Likewise, it is important to highlight that no treatment or follow up was planned in 29 individuals (7 patients, 22 relatives) after they had been evaluated by a clinical geneticist or by another specialist. This was both due to a negative predictive genetic testing result (14 relatives), changes in variant classification (3 probands, 4 relatives), variant interpretation related to the disease phenotype (2 probands) or clinical evaluation (1 proband, 4 relatives), or wishes from the family (Shared decision making in one proband, wished no further follow up). Variant interpretation is a common challenge in the field of clinical genetics, both in diagnostic testing as well as in a setting of OGS as reported by Hart et al., where 14 variants of the 76 reported variants (18%) were reclassified as a variant of unknown significance after evaluation of new evidence.7 Further research in the related psychological and emotional impact in these individuals will be interesting.
While the ACMG position statement provides guidance for actionability in a setting of OGS, certain genetic variants may be more or less “actionable” in different populations or patient cohorts.
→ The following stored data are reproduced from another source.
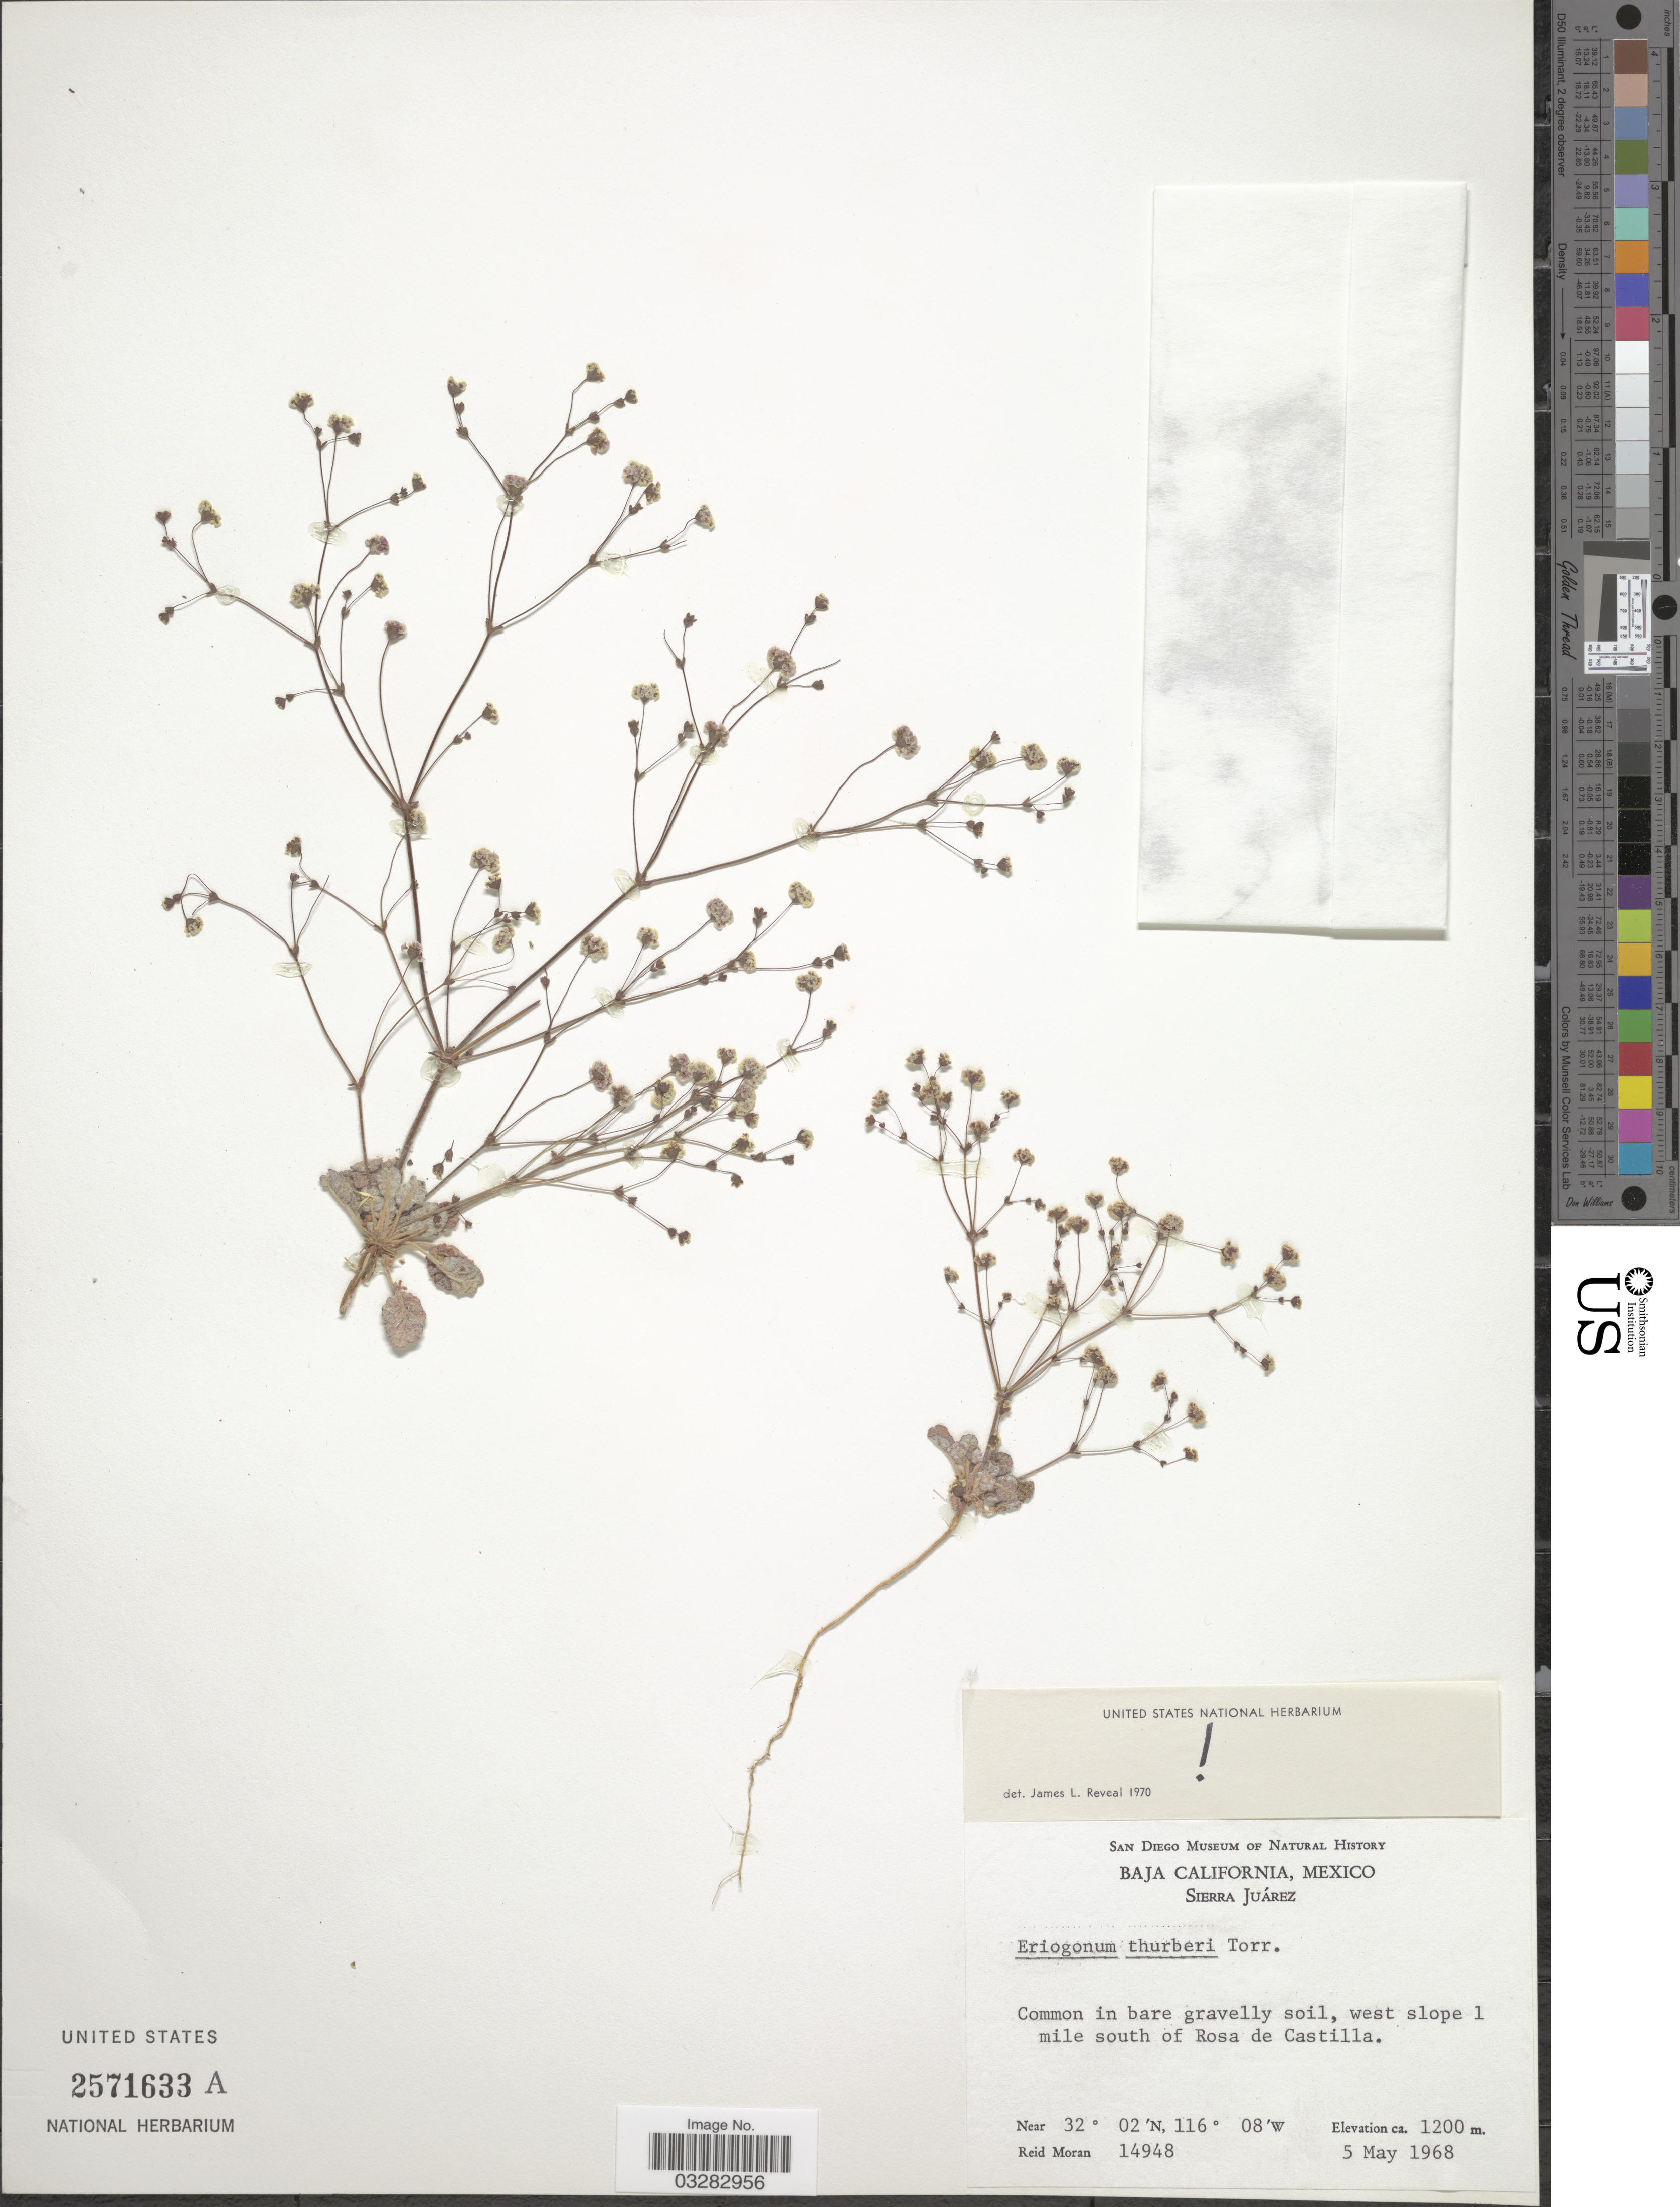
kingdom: Plantae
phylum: Tracheophyta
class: Magnoliopsida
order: Caryophyllales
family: Polygonaceae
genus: Eriogonum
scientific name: Eriogonum thurberi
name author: Torr.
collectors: R. Moran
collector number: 14948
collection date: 1968-05-05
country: Mexico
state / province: Baja California Norte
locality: Sierra Juárez. Common in bare gravelly soil, west slope 1 mile south of Rosa de Castilla.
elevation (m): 1200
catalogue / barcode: US 2571633A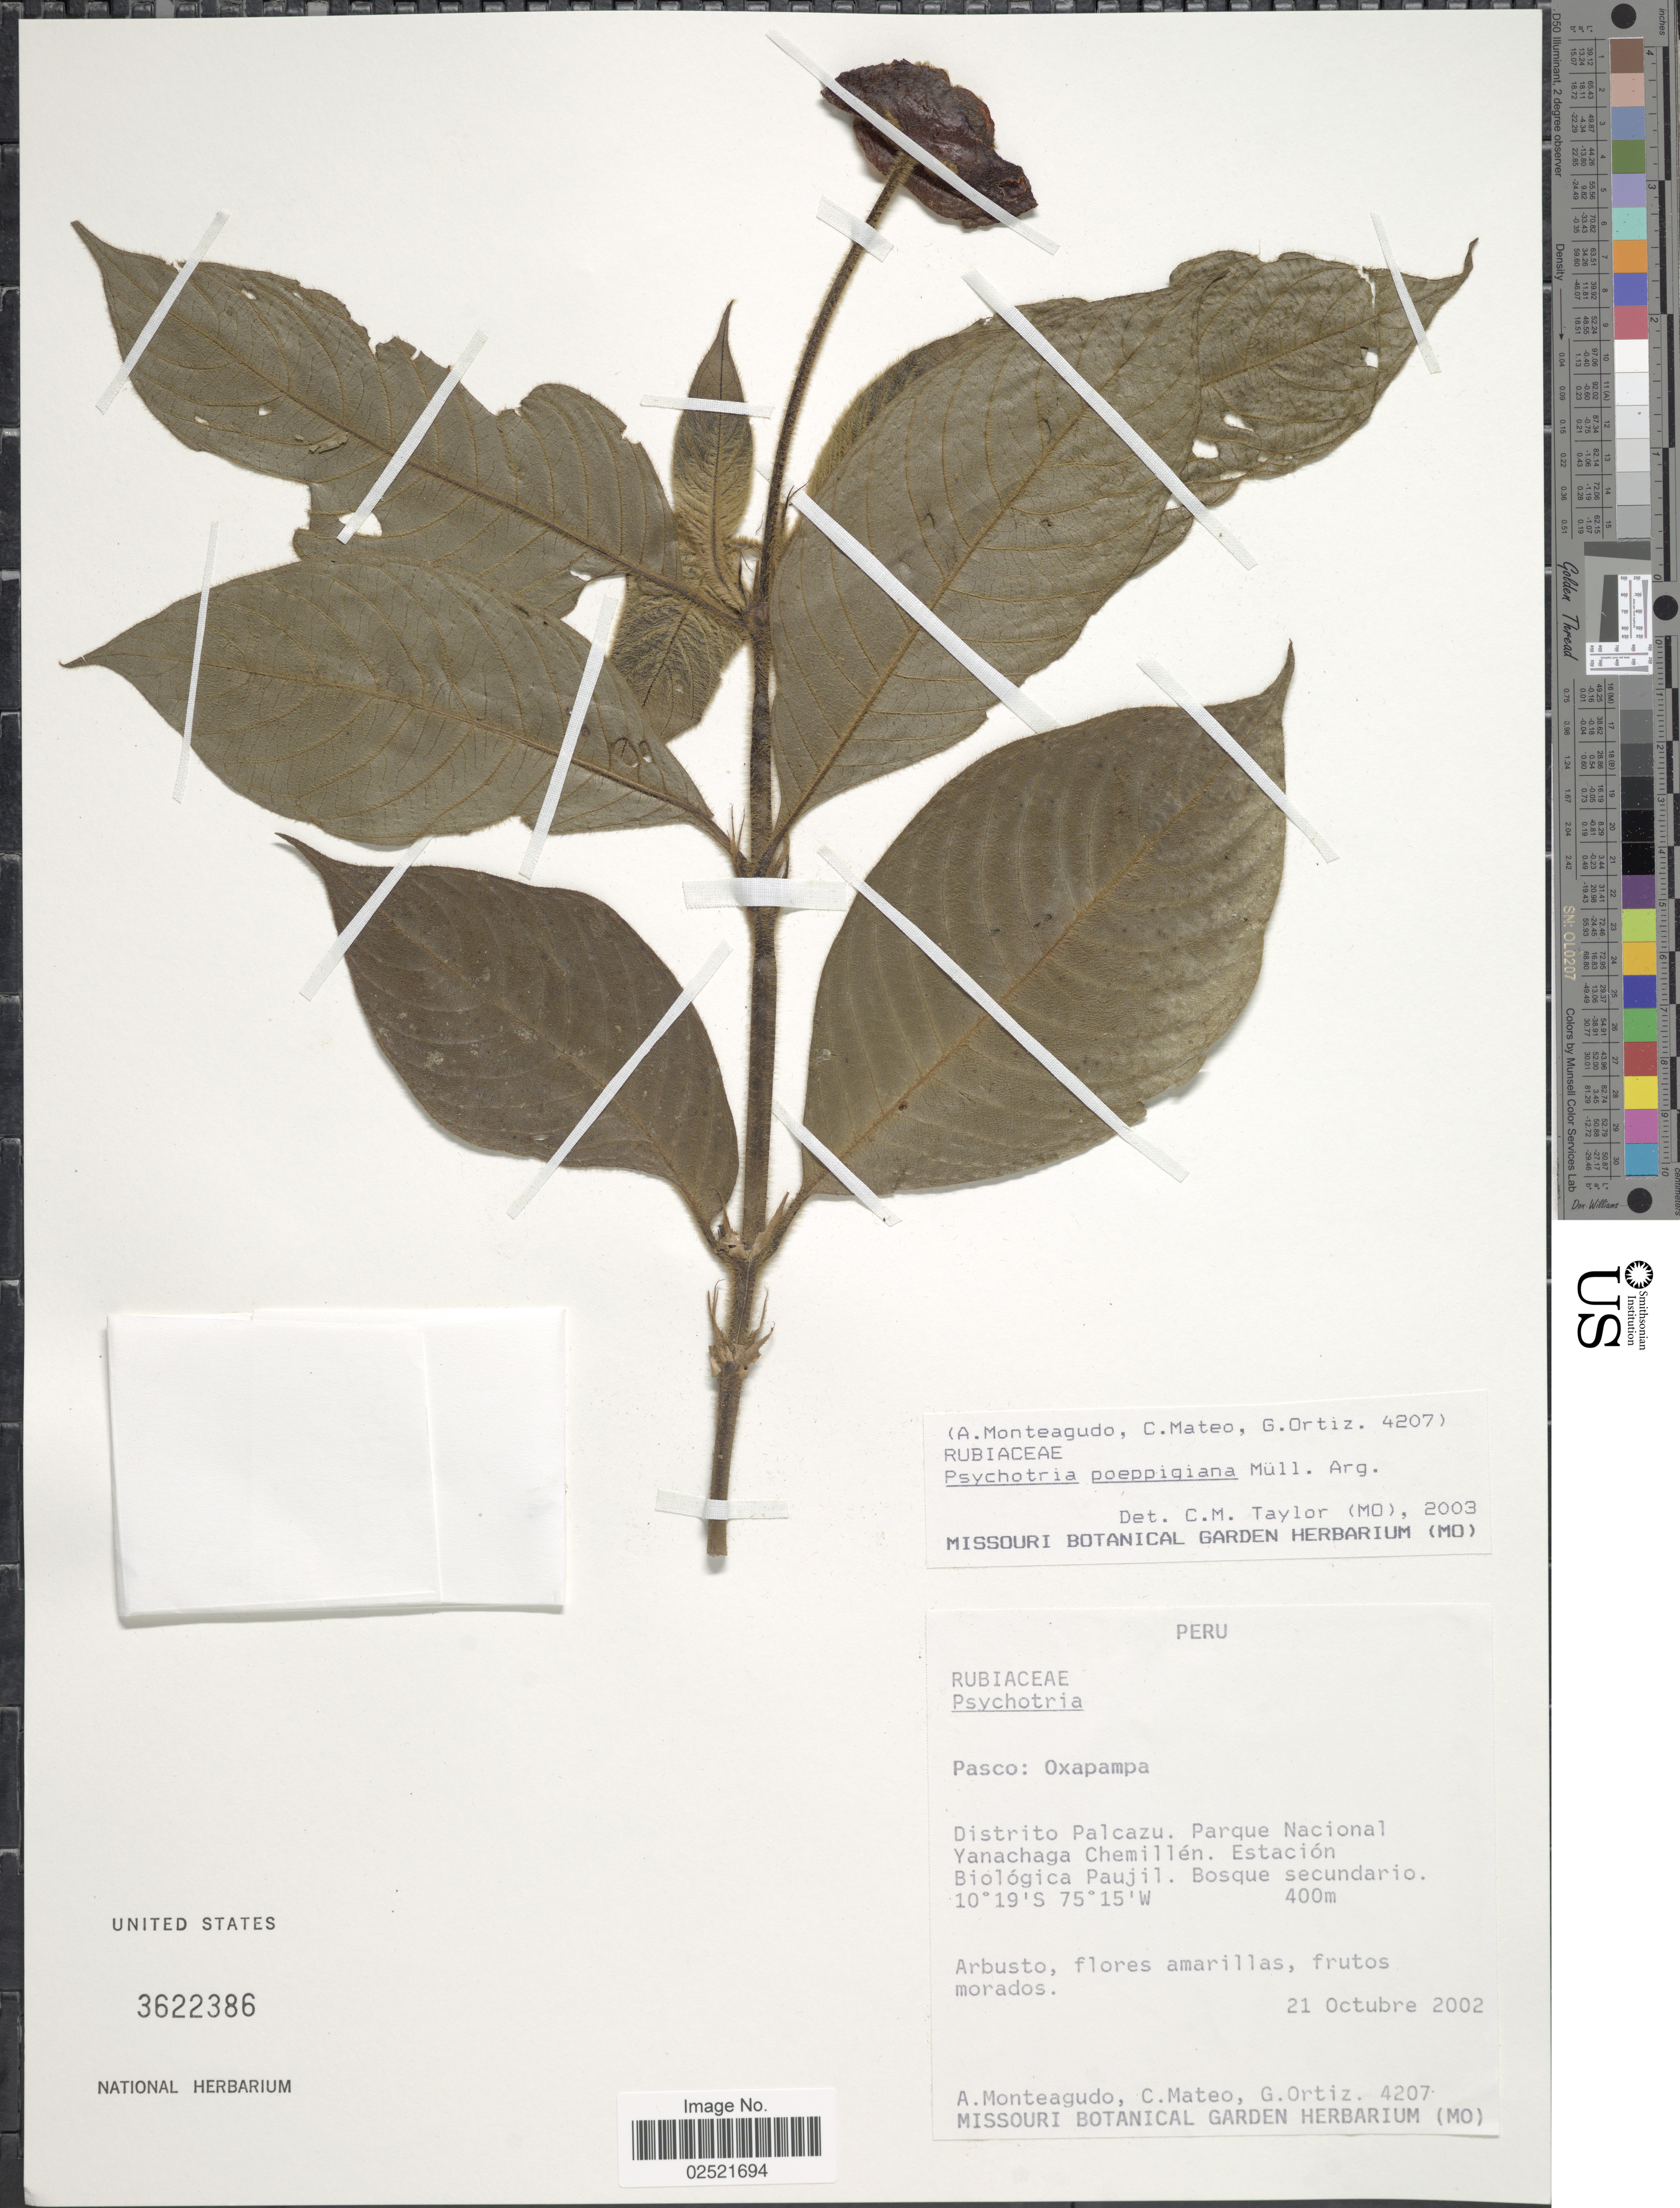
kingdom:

For example, patients with Charcot-Marie-Tooth disease due to duplication of the PMP22 gene are at higher risk of permanent neurological complications after treatment with certain antineoplastic agents.28 Knowledge of such a predisposition could potentially be useful when planning treatment in order to minimize side effects in cancer patients. Recently, the list of medically actionable genes was expanded to encompass 81 genes, and could potentially grow after each version, as more knowledge of genotype-phenotype relationships are understood and novel medical therapies become available.3,4,29 As reported by Johnson et al, the returnable variant frequency rate increased by 22% when 73 actionable genes from the third version of the ACMG actionable list were analyzed compared to the 59 genes from the second version.30 If implemented, this can be expected to increase the burden on both variant interpretation laboratories and genetic counseling resources as well as impact even more patients and their families.